There are two methods to the repair. The first is a traditional procedure in which an incision is made across the head from ear to ear. The neurosurgeon cuts the fused bone and then removes the parts of the skull that are deformed and remolds them before replacing them. The procedure is invasive, and the chance of a blood transfusion is relatively high. As the child grows older, the cosmetics are evaluated to determine if a second surgery is required. The chances of this are relatively low. The ideal time for this procedure is between 4-10 months old.
The second method is an endoscopic procedure. Two small incisions are made on top of the head. The procedure is less invasive, and the chance of a blood transfusion is significantly lower. The child is then required to wear a corrective helmet, for up to a year, to help shape the head. Should the helmet not achieve satisfactory results, a second surgery might be possible. The possibilities of multiple surgeries is greater in this method. This procedure is usually done prior to 3 months old.

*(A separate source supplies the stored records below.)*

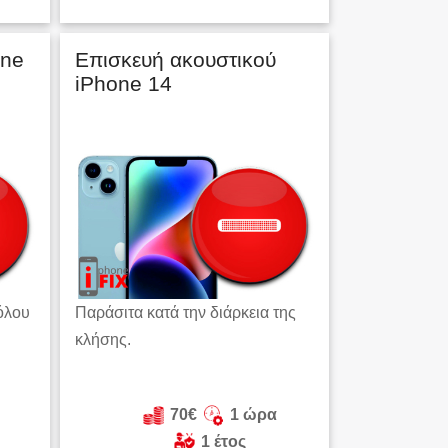
one
Eπισκευή ακουστικού
iPhone 14
όλου
Παράσιτα κατά την διάρκεια της
κλήσης.
70€
1 ώρα
1 έτος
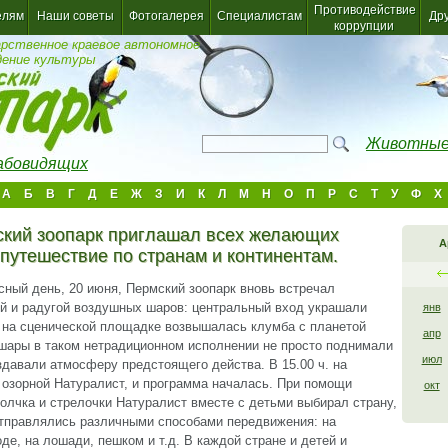
Противодействие
елям
Наши советы
Фотогалерея
Специалистам
Др
коррупции
арственное краевое автономное
дение культуры
Животные
лабовидящих
А
Б
В
Г
Д
Е
Ж
З
И
К
Л
М
Н
О
П
Р
С
Т
У
Ф
Х
ский зоопарк приглашал всех желающих
А
 путешествие по странам и континентам.
сный день, 20 июня, Пермский зоопарк вновь встречал
й и радугой воздушных шаров: центральный вход украшали
янв
 на сценической площадке возвышалась клумба с планетой
апр
шары в таком нетрадиционном исполнении не просто поднимали
июл
оздавали атмосферу предстоящего действа. В 15.00 ч. на
озорной Натуралист, и программа началась. При помощи
окт
волчка и стрелочки Натуралист вместе с детьми выбирал страну,
отправлялись различными способами передвижения: на
де, на лошади, пешком и т.д. В каждой стране и детей и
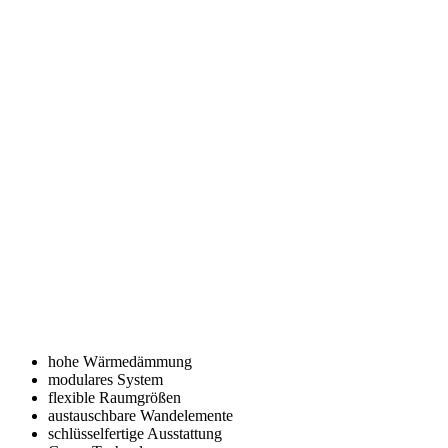
hohe Wärmedämmung
modulares System
flexible Raumgrößen
austauschbare Wandelemente
schlüsselfertige Ausstattung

J.P. and I are planning to meet with surgeons who perform both methods to decide what is best for Ben. We have a meeting scheduled with Dr. Fearon on February 26 in Dallas (hopefully sooner if they have a cancellation). Dr. Fearon is very well known in the world of Craniosynostosis. He performs the regular surgery, but has revolutionized the procedure. To read more about him and his philosophy go here. We are also hoping to meet with Dr. Genecov, who is an expert on the endoscopic procedure. I left a message with his office today about scheduling an appointment. I have read wonderful things about him and his procedure as well. Dr. Daley has also put us in contact with a pediatric neurosurgeon in Oklahoma City who treats Craniosynostosis. There are no doctors in Tulsa who perform these procedures.
We are trying to educate ourselves as much as possible on this condition. I have found it very helpful to read about other people's journeys with Craniosynostosis from diagnosis through post-operation on http://www.craniokids.org/ . It is a wonderful, supportive community where you can get questions answered by parents who have lived through this.
Right now we are just thanking God for blessing us with three wonderful boys who are all very healthy, even Ben. We are so lucky to have such wonderful, large families who we know will support us through this.
I plan to post updates here throughout our journey.